組織成長なくして事業成長はない。しかし一組織の中だけでは社会人として、医療人としての成長機会は限られる。そこで、ケアプロでは1年間働くと最大10万円の自己啓発手当を支給する制度をスタートした。社員は自らの意思で自らの成長のために自由に使うことが出来る。先日、手当支給後の使用状況についての発表があった。
自己啓発手当使途を聞いていると、大別できた。まず、スペイン語、英語などの語学系。次に、プログラミング、アプリ開発、イラストレーター教室などのIT系。さらに、社労士、簿記、福祉住環境コーディネーター、フィナンシャルプランナー、秘書検定などの資格系。そして、学問書、美文字、統計学などの学問系。中には高級人間ドックを受けて人間ドックや接遇の勉強をする者もいた。自己啓発手当とは違うのではという議論もあったが・・・。なお、資格系に高い関心があることがわかった。
その中で、意外な活用をした者がいた。普段はセルフ健康チェックの予防医療事業部で働いている看護師の山下だ。彼女は別事業部の在宅医療事業部での訪問看護研修を受けたいと言ったのだ。同じ会社なので無料でもいいと思ったが、他事業部にお金を払ってでも勉強したいという気持ちを尊重した。そして他事業部もお金を頂くからには、と学習目標達成に必要な研修を用意した。
そして山下の報告の中で、「70代女性、独居、がん末期の方への訪問では『どうしても家に帰りたい』と、先週戻ってきた。定期巡回・随時対応型の介護・看護利用中。1日4回ヘルパーが身の回りの世話をしているとはいえ、30分程度/回ではできることが限られているのが現状。アクエリアスと豆腐の買い置きが山ほどありました。」「90代女性、息子と同居、老衰の方への訪問では、『昨日できたことができなくなっている』と息子さんが部屋に入るなり話されました。一時も目を離せない、とのことで寝られてなさそう。看護の対象は本人+家族。介護者向けの訪問健診、本気であったらいいなと思いました。高齢者住宅の担当者さんからも住宅のサービスとして健診ができないかとお話をいただきました。実現したら興味深いものになると感じました。法律的に制約とかあるのでしょうか?どうなんでしょう・・?」といったことが共有された。

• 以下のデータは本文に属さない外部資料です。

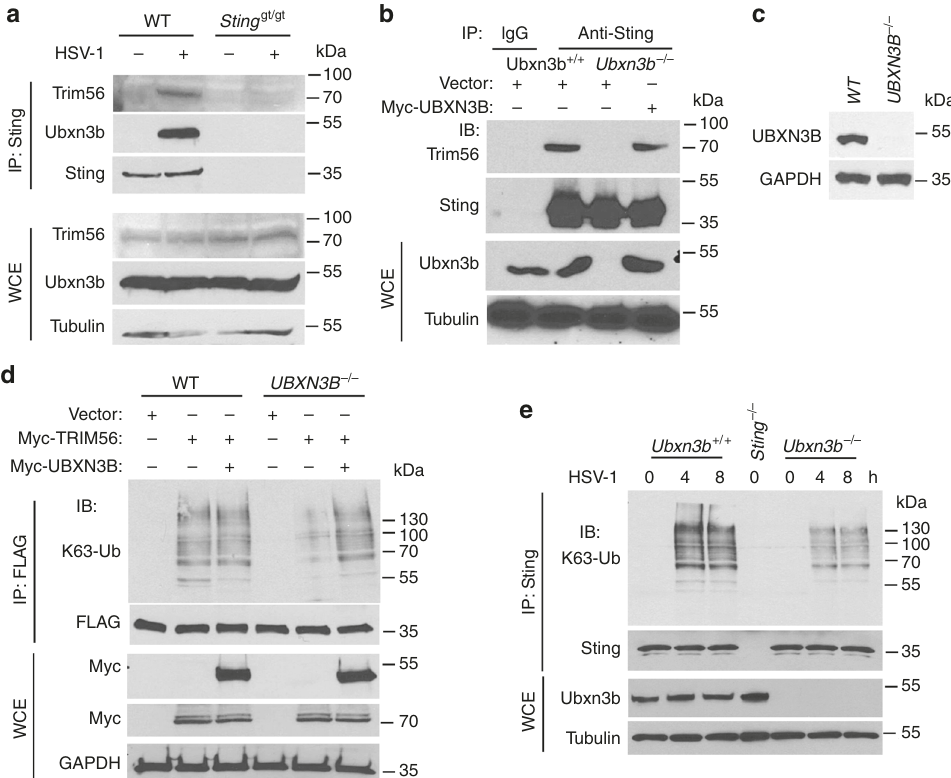
Fig. 6 UBXN3B mediates STING interaction with and ubiquitination by TRIM56. a WT and Sting gt/gt MEFs were infected with or without HSV-1 (MOI = 0.5) for 8 h. Sting was immunoprecipitated (IP) from the MEF lysates using a rabbit anti-Sting antibody. The immunoblots indicate Sting co-immunoprecipitation with Ubxn3b and Trim56 after viral infection. WCE whole-cell extract. b WT and Ubxn3b − / − MEFs were transfected with vector or FLAG-UBXN3B plasmids by electroporation, and then infected with HSV-1 (MOI = 0.5) for 8 h. Sting IP was performed as in a . Rabbit IgG was used as a negative control. c The immunoblots show knockout ef fi cacy of UBXN3B in HEK293T-STING cell line. d WT and UBXN3B − / − cells (parent cell line is HEK293T-FLAG-STING) were transfected with the indicated combinations of plasmids. FLAG-STING was immunoprecipitated (IP) with anti-FLAG magnetic beads. The proteins in IP and WCE were immunoblotted by an anti-K63-linked polyubiquitin, anti-Myc (UBXN3B and TRIM56) and anti-FLAG (STING) antibody, respectively. e Sting was precipitated with a rabbit anti-Sting antibody from cDCs infected without or with HSV-1 (MOI = 10) for 4 and 8 h. The Sting − / − cDCs were used as an IP control. The proteins in IP and WCE were immunoblotted with an anti-K63 and Sting antibody, respectively. Tubulin and GAPDH are housekeeping controls. The results are representative of two independent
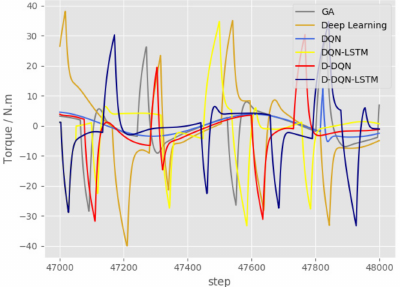
Figure 23. Torque curve between 47,000 and 48,000 in a complicated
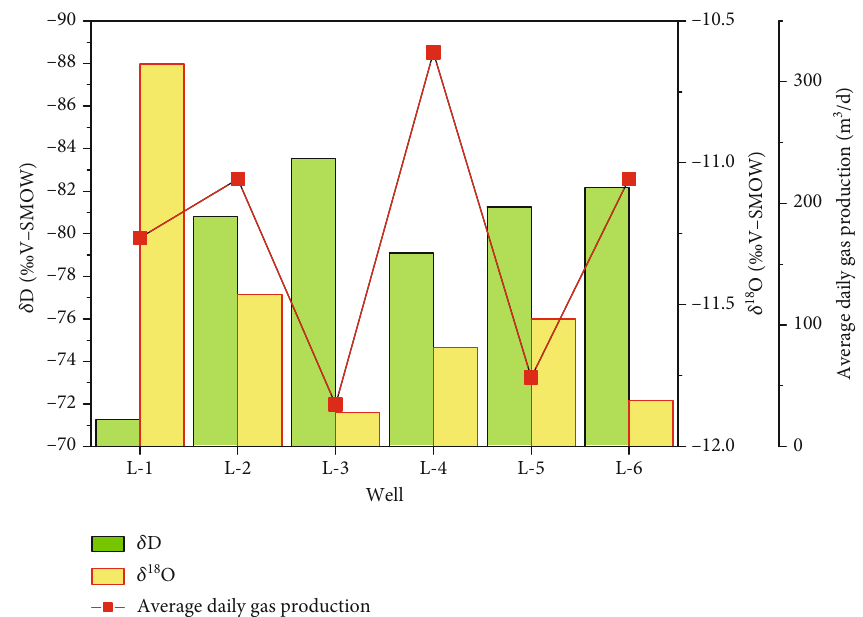
Figure 6: The relationship between δ D and δ 18 O isotopes and gas production in produced water.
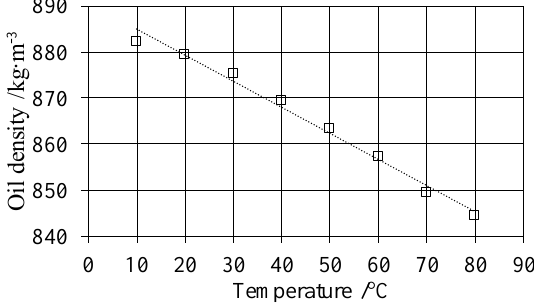
Fig. 2. Dependence of the oil density ρ O on the temperature t O .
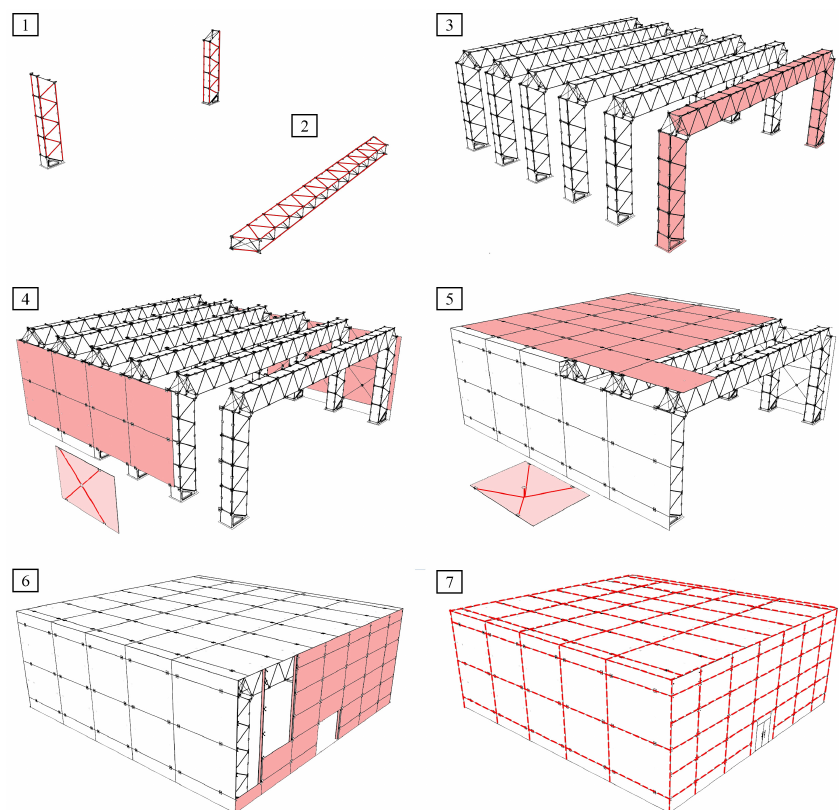
Figure 4. Installation sequence of the TVT Pavilion: 1 . Positioning and pre ‐ stress of the columns and 2 . the beam; 3 . assembly of the TVT portals; 4 . on ‐ site pre ‐ stress and installation of the vertical bracing panels and 5 . the horizontal bracing panels; 6 . assembly of the façade; 7 . edge sealants.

自己啓発手当を導入した効果を振り返る。まず夏休みの自由研究的効果があげられる。自分で課題認識を持って、上司の命令でもなく出来る自由度がいい。一方で、仕事の中で自己啓発できていないこと、会社の中で不足していることが把握できた。会社としても啓発になる仕事や教育機会を考えるきっかけとなった。また、他人の自己啓発活動を見ると周囲も啓発され、周囲の人も字を綺麗にしようとか、語学を堪能にしようとか、ITリテラシーをつけよう、という波及効果があり、良い組織になっていく。
しかし、この制度の費用対効果を継続的に評価し、改善できることは改善する。もし不要であれば廃止する。今後も様々な制度を試していくことになるが、制度は作って終わりではなく、評価と改善がセットであることを忘れてはならない。(実際、来期からは申請や運用の方法についてリニューアルが決定済み)
※なお、本文は「厚生福祉(時事通信)」への掲載記事に加筆・修正したものです。